Amada Brock, CEO of Water Standard, a Houston-based water treatment firm, said Texas "is Ground Zero in the debate." She said "groundwater levels are depleting rapidly" in areas of intense fracking there. "There's no denying that it has had a significant impact."

Ceres is warning investors that drilling and service companies need to disclose more information about their water supplies. In dozens of dryish counties where fracking is booming, water use is at or approaching more than a billion gallons a year. The thirst for water is so great that one company, Apache, is recycling all its fracking water in the west Texas Permian Basin area. One company in the Marcellus region, Chesapeake, recycles nearly all its fracking water.

How well local regulators manage the drilling industry's demand for water runs the gamut, Freyman said.

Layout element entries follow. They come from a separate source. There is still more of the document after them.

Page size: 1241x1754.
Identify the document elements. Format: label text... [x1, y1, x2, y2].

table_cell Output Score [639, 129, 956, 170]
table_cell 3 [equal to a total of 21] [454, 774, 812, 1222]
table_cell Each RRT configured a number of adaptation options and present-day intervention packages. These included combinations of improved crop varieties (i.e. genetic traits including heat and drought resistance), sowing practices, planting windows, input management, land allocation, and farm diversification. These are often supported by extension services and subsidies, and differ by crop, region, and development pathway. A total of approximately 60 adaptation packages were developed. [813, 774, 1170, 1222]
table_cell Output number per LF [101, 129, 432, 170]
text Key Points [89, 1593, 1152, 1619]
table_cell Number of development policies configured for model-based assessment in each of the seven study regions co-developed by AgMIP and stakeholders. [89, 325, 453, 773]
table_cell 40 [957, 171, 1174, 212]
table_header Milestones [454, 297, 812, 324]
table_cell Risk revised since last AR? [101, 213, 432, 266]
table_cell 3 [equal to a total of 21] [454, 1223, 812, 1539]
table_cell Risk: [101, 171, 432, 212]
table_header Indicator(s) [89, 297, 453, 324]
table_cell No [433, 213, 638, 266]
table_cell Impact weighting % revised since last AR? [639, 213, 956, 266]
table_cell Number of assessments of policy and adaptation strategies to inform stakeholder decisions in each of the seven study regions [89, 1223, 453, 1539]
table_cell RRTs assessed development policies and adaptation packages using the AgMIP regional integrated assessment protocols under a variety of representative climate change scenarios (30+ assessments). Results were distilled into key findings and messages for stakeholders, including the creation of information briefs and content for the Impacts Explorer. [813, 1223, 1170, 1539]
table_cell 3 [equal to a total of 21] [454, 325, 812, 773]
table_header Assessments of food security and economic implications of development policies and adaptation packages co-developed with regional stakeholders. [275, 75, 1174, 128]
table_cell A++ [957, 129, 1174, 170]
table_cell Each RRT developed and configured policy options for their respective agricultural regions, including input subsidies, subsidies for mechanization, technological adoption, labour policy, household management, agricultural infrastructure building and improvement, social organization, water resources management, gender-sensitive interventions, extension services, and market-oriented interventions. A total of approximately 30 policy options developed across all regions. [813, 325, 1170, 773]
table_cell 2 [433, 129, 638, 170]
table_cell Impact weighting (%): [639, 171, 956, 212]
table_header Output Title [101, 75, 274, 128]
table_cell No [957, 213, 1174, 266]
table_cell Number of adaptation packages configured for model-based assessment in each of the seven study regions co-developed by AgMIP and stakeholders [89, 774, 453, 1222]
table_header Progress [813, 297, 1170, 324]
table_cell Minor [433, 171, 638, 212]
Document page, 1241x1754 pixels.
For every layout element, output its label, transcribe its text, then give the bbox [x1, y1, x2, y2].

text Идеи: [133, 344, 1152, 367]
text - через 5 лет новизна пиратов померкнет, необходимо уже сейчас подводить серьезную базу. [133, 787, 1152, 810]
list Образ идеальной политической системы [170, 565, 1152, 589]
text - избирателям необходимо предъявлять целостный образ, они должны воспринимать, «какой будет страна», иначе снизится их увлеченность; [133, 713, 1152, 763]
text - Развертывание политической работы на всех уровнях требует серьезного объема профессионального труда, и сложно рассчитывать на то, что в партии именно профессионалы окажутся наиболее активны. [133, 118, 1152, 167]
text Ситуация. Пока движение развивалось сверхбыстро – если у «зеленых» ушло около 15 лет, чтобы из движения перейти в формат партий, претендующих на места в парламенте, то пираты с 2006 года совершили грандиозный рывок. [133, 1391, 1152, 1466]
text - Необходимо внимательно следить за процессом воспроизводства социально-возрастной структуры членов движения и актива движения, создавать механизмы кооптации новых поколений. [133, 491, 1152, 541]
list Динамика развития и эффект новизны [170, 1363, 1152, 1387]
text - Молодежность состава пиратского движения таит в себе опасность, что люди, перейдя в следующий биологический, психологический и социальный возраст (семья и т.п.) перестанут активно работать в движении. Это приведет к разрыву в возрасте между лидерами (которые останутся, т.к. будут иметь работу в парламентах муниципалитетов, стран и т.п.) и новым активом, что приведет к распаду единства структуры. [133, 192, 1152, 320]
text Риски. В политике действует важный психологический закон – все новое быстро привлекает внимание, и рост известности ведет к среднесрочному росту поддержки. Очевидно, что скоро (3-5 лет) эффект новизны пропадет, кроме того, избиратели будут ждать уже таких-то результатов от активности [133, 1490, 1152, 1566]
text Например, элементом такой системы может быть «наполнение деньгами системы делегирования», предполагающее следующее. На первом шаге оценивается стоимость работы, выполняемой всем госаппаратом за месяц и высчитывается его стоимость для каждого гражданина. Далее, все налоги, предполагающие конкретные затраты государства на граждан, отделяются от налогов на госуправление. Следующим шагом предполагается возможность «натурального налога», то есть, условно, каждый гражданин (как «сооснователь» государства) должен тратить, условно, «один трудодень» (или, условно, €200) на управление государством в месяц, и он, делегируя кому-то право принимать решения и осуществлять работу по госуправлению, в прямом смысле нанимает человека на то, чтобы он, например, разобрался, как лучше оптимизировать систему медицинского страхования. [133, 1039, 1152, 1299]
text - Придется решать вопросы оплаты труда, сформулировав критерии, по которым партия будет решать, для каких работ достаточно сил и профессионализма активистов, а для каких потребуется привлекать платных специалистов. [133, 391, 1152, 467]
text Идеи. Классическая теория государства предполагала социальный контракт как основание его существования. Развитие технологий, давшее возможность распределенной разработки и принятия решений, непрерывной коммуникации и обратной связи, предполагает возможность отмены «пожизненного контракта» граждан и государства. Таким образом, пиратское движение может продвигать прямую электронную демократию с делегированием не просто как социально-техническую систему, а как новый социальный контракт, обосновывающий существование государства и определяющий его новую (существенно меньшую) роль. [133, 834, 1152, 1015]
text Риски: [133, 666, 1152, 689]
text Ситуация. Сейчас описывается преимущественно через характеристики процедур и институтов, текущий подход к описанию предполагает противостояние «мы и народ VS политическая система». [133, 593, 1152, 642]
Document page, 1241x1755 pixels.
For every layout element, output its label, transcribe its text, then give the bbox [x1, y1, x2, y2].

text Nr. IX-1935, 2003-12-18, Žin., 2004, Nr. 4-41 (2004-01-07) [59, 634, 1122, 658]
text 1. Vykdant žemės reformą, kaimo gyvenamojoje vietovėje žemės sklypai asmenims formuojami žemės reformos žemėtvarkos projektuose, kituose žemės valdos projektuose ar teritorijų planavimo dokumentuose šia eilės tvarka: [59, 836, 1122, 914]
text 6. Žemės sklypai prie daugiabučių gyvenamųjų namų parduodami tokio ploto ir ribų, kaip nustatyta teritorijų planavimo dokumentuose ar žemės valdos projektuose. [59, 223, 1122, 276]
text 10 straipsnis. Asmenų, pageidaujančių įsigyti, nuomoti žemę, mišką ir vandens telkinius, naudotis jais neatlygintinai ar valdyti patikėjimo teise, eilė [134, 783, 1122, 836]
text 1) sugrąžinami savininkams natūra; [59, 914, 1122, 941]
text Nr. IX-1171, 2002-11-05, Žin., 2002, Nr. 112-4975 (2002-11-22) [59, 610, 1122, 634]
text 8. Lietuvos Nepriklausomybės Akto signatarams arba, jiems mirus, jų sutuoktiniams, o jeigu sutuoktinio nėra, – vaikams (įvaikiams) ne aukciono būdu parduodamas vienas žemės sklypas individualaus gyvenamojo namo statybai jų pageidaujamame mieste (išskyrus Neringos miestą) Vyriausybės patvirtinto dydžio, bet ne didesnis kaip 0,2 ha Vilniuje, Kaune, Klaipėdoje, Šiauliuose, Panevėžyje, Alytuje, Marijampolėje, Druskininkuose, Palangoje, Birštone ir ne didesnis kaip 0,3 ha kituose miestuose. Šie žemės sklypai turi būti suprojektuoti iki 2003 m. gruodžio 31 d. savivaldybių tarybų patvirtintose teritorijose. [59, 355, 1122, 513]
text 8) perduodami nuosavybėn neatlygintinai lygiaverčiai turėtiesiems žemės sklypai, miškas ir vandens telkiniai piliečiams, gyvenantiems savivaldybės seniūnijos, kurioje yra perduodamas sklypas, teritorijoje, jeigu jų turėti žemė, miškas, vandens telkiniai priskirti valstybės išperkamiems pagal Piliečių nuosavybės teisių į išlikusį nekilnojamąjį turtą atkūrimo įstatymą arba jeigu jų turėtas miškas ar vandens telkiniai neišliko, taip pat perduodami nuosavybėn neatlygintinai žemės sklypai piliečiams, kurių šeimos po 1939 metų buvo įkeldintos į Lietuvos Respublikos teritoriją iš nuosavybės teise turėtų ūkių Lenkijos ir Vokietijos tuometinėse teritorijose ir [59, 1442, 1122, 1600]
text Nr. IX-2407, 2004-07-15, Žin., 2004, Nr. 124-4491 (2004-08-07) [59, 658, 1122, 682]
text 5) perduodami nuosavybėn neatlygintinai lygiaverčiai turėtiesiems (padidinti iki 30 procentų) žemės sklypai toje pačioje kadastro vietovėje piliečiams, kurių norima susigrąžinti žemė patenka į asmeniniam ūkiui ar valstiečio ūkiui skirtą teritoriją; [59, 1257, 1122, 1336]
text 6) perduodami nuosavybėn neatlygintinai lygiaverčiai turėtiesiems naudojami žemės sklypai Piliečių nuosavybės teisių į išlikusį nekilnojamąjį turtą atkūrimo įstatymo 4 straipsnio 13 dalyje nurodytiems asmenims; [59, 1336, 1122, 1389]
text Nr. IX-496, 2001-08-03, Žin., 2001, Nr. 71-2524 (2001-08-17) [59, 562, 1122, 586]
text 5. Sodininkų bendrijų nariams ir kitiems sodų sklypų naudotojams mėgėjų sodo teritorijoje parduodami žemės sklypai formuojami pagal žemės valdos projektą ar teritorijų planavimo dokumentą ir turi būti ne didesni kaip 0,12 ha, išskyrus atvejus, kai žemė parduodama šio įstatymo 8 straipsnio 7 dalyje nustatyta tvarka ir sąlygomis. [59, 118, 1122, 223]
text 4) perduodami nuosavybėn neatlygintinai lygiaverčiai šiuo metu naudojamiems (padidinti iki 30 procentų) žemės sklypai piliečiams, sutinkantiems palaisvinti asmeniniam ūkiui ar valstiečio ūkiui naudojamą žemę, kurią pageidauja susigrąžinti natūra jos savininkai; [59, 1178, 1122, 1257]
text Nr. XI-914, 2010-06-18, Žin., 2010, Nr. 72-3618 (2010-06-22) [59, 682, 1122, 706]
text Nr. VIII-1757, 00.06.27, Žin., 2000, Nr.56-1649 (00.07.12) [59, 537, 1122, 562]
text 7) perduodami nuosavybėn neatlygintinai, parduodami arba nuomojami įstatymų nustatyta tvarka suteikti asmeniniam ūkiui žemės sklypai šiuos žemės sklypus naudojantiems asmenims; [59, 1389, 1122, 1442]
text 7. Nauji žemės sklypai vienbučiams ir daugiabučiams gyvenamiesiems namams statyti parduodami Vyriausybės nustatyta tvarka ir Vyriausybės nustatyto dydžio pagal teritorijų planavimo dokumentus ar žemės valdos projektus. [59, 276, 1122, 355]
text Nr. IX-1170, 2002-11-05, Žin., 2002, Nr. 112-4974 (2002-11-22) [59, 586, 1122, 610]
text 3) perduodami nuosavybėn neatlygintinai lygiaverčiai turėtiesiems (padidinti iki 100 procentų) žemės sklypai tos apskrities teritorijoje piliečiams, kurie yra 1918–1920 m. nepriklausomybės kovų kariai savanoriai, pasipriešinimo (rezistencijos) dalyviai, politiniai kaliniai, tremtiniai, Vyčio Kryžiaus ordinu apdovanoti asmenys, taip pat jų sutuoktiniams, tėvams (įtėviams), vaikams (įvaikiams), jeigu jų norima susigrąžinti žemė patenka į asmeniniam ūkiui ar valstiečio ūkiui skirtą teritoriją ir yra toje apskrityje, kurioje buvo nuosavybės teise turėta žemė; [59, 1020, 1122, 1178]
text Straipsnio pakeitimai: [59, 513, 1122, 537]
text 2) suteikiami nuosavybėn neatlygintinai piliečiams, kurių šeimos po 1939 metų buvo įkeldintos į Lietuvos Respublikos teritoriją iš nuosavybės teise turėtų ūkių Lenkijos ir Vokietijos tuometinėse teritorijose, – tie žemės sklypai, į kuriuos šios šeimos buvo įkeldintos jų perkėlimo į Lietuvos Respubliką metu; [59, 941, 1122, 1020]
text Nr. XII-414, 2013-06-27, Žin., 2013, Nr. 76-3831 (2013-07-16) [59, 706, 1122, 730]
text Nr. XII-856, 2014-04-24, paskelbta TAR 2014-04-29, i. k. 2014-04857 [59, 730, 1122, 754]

Some officials are well prepared and adept, often by having good planning and regulations in effect for growth and development. Some are caught off guard. In Pennsylvania's Marcellus region, Freyman noted, state water managers watch demand and on occasion order a halt to hydro-fracking. The industry complies. Aquifers and water bodies replenish. Then work resumes.

In other places, it's the Wild, Wild West for water. In Texas, groundwater regulation is minimal.

The study portends future collisions between the drilling industry and people who need scarce water for homes, farms, businesses and irrigation. But the picture is a complicated mosaic, the report said. And the severity of the problem depends heavily on local conditions and how governments and drillers behave.

Water use by shale drilling and mining generally is a fraction of water use nationwide—a mere one percent or so. The big user generally is agriculture, which consumes more than a third. People account for about an eighth. But fracking becomes a big factor locally when it competes in a dry landscape, because the process tends to foul and remove water from the earth's natural cycle of replenishment.

Ceres is a non-profit investor analysis firm that believes environmentally conscious behavior is good business for investment. It acquired the elaborate and up-to-date data for its study from the World Resources Institute, an environmental data collector, and from FracFocus.org, a website where drillers file information. The engineering firm PacWest assisted Ceres in the study. Much of the underlying data comes from the U.S. Geological Survey.